INSTRUCTION:
Output, word for word, each line from the one with "Identify the document" through the end of the listing below, excluding every picture.

PROVIDED RECORDS:

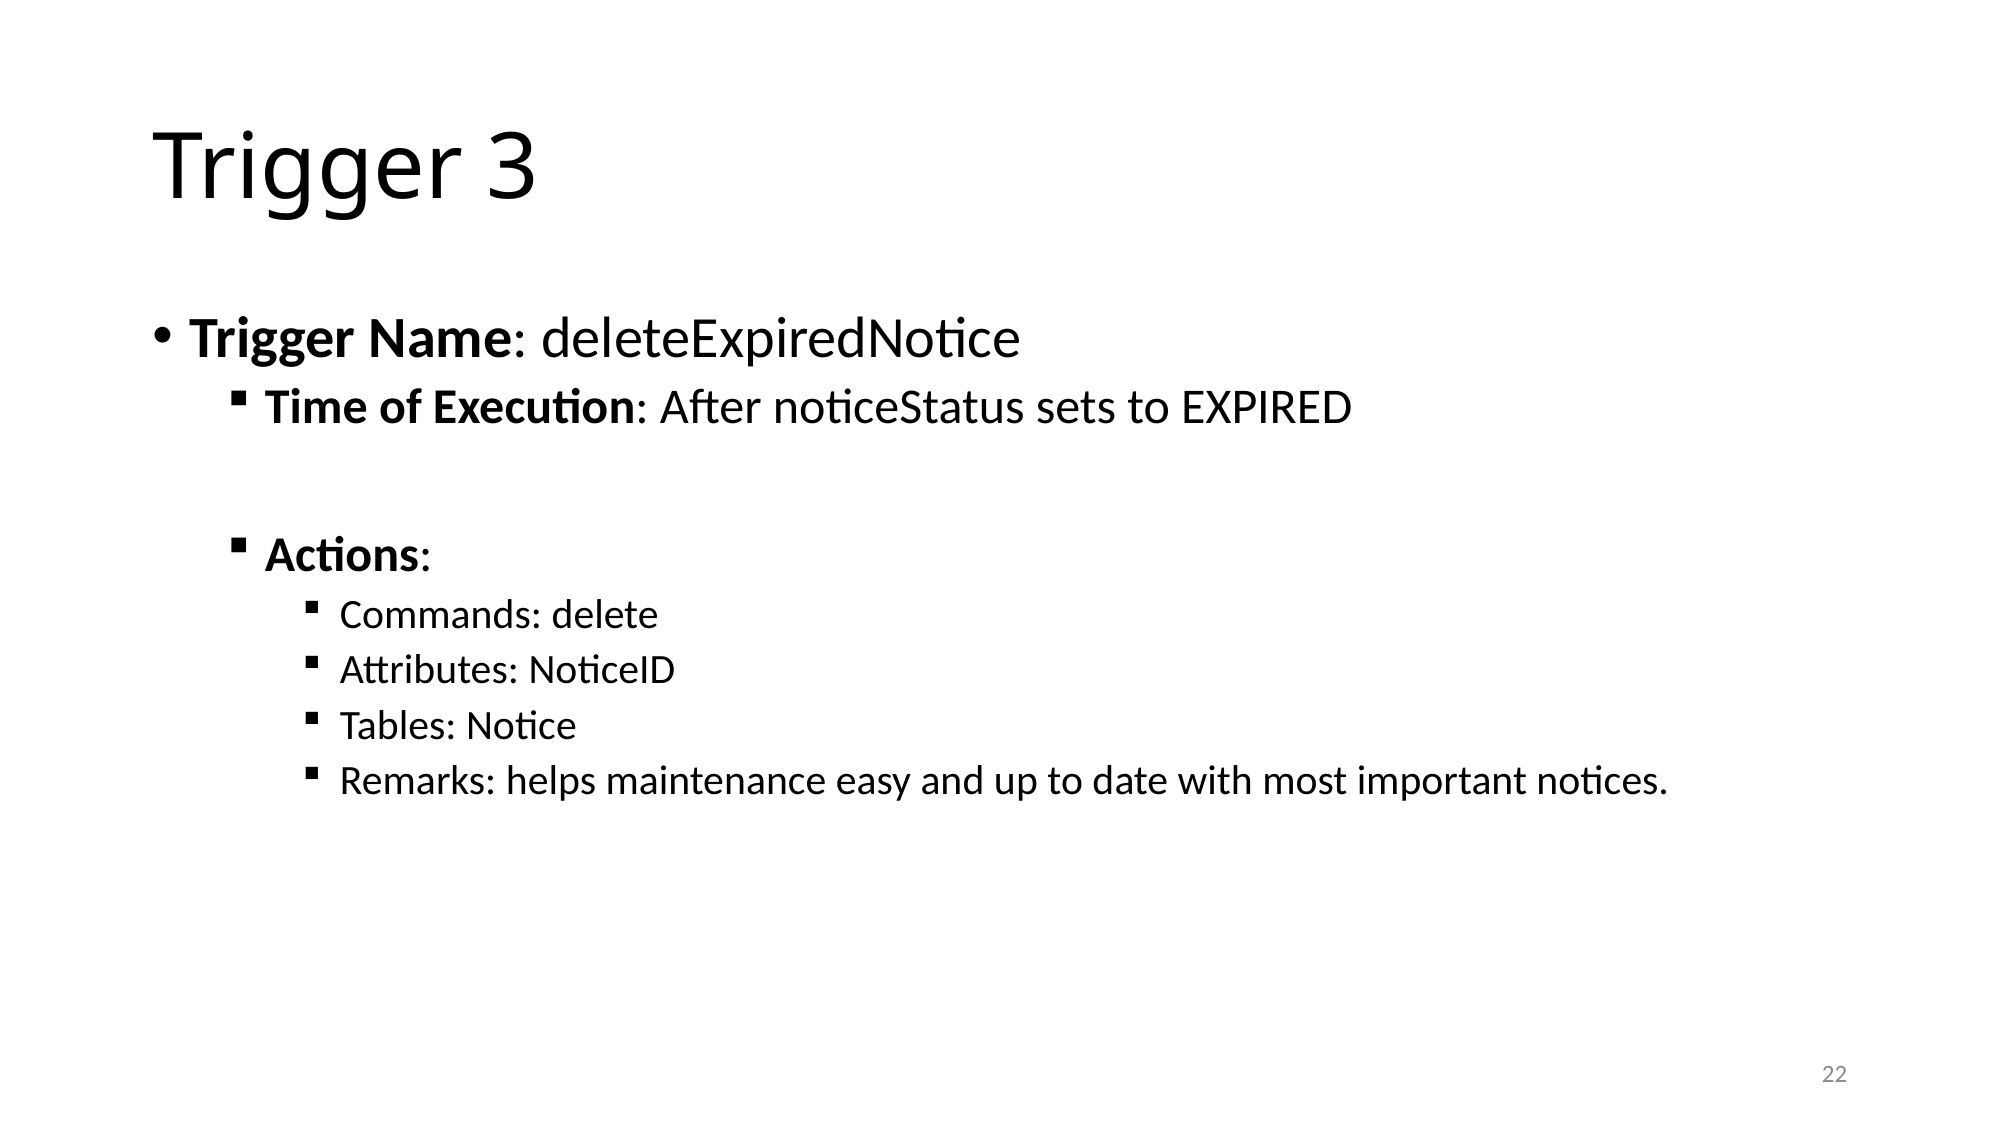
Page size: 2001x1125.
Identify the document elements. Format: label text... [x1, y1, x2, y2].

slide_number 22 [1412, 1042, 1863, 1103]
list Trigger Name: deleteExpiredNotice Time of Execution: After noticeStatus sets to EXPIRED Actions: Commands: delete Attributes: NoticeID Tables: Notice Remarks: helps maintenance easy and up to date with most important notices. [137, 299, 1863, 1014]
title Trigger 3 [137, 59, 1863, 278]
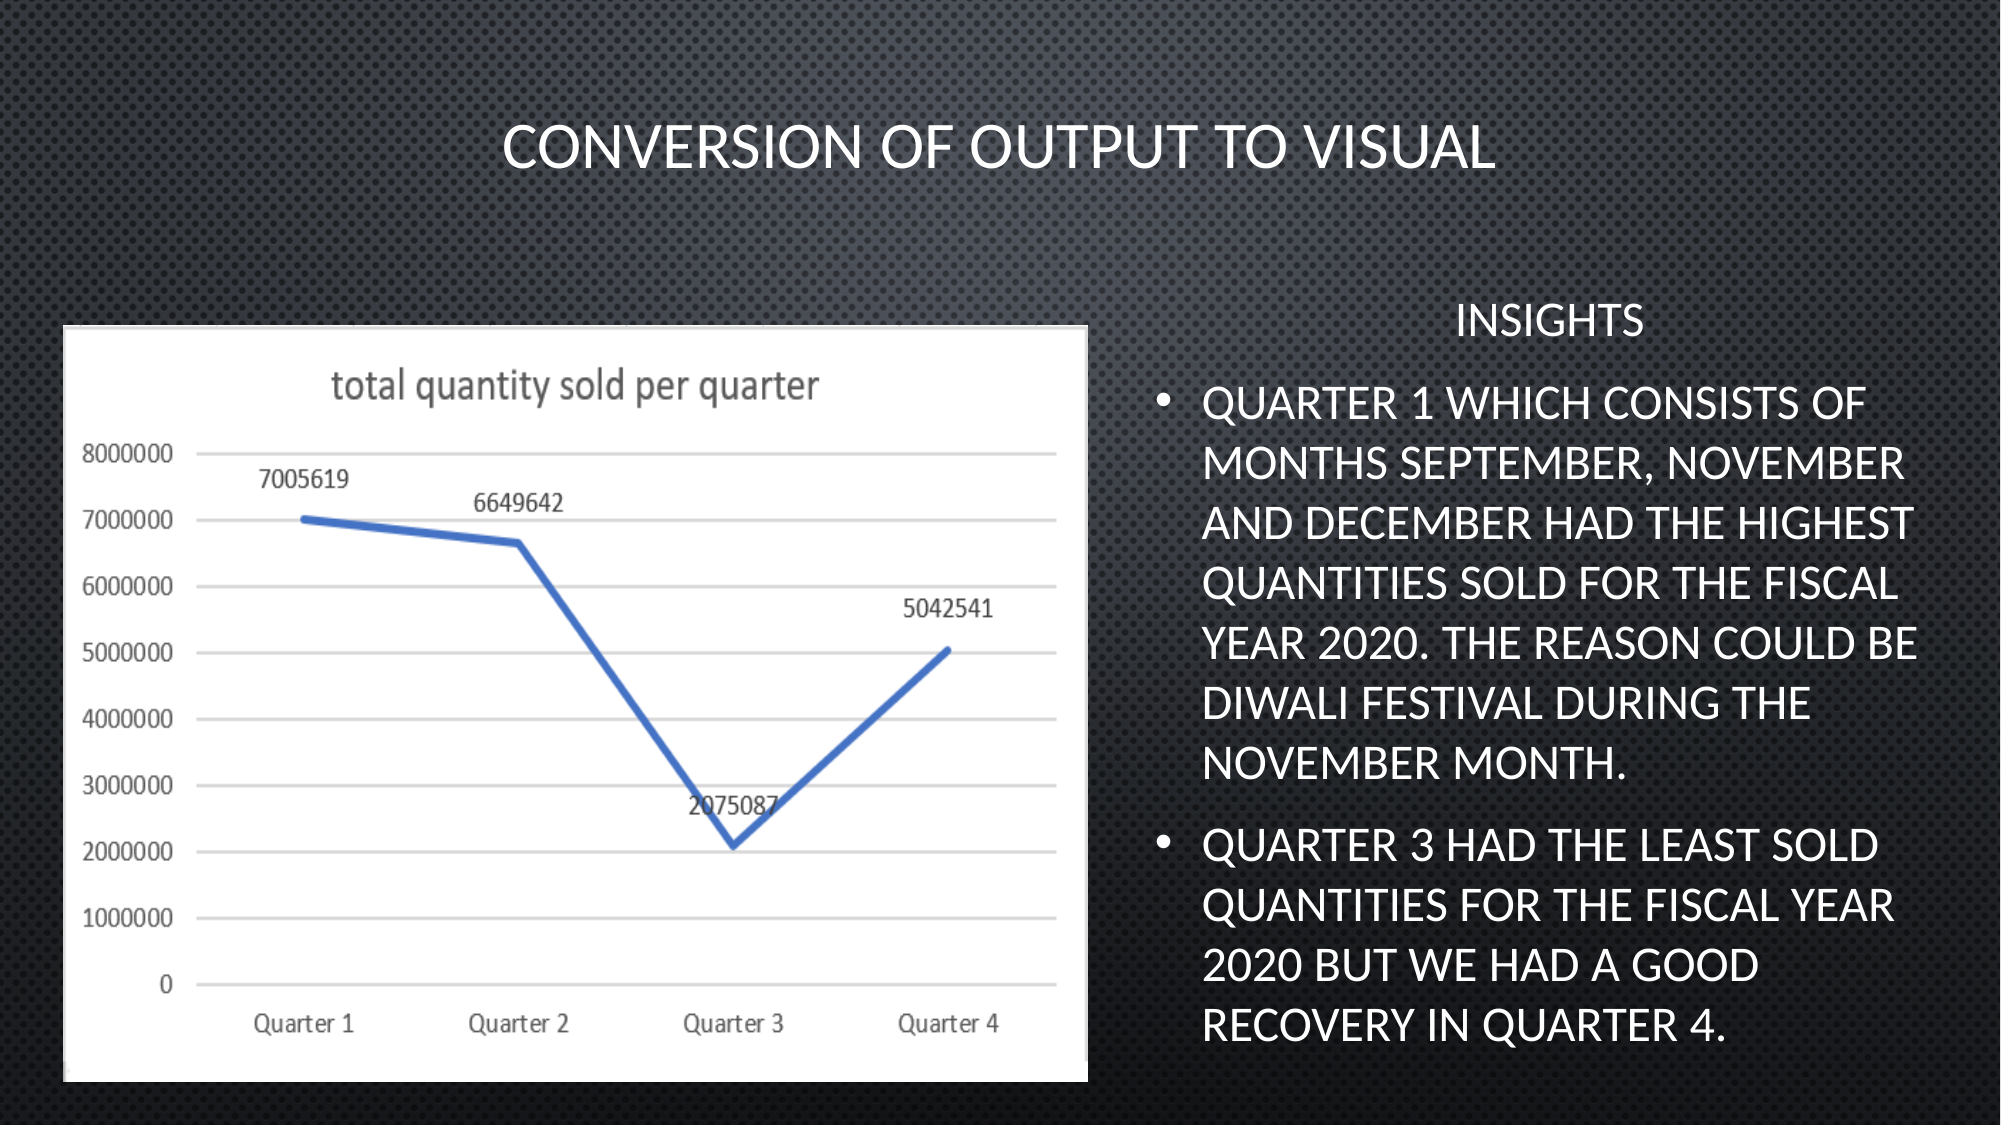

EXERCISE OUTPUT:
Identify the document elements. Format: label text... [x1, y1, x2, y2].

slide_number 22 [1412, 1042, 1863, 1103]
list Trigger Name: deleteExpiredNotice Time of Execution: After noticeStatus sets to EXPIRED Actions: Commands: delete Attributes: NoticeID Tables: Notice Remarks: helps maintenance easy and up to date with most important notices. [137, 299, 1863, 1014]
title Trigger 3 [137, 59, 1863, 278]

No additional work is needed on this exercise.